Pictures must be kept out of the copy. Every entry is to be duplicated exactly.

▶ [Data excerpts]
------------------------------------------------------------------------

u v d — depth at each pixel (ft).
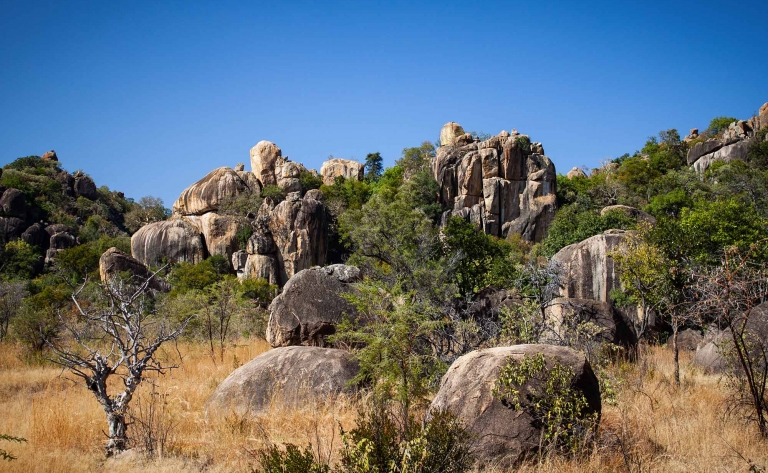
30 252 183.32
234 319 59.36
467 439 18.88
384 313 29.22
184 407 29.58
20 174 261.24
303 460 17.13
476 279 64.34
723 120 261.85
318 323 38.83
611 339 41.24
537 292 42.24
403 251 75.61
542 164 180.04
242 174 192.13
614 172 223.30
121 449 22.84
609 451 19.85
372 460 16.83
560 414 19.45
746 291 24.02
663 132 258.78
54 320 50.06
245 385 29.09
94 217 249.34
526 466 18.83
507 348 21.89
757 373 25.86
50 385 36.81
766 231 64.08
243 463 20.75
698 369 36.60
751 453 20.48
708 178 189.37
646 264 38.91
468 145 189.37
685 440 21.71
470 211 175.73
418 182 182.60
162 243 171.01
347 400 27.48
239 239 171.63
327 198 202.18
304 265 161.99
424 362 30.35
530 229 173.47
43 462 20.93
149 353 25.29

------------------------------------------------------------------------

▶ [Written solution]
u v d — depth at each pixel (ft).
30 252 183.32
234 319 59.36
467 439 18.88
384 313 29.22
184 407 29.58
20 174 261.24
303 460 17.13
476 279 64.34
723 120 261.85
318 323 38.83
611 339 41.24
537 292 42.24
403 251 75.61
542 164 180.04
242 174 192.13
614 172 223.30
121 449 22.84
609 451 19.85
372 460 16.83
560 414 19.45
746 291 24.02
663 132 258.78
54 320 50.06
245 385 29.09
94 217 249.34
526 466 18.83
507 348 21.89
757 373 25.86
50 385 36.81
766 231 64.08
243 463 20.75
698 369 36.60
751 453 20.48
708 178 189.37
646 264 38.91
468 145 189.37
685 440 21.71
470 211 175.73
418 182 182.60
162 243 171.01
347 400 27.48
239 239 171.63
327 198 202.18
304 265 161.99
424 362 30.35
530 229 173.47
43 462 20.93
149 353 25.29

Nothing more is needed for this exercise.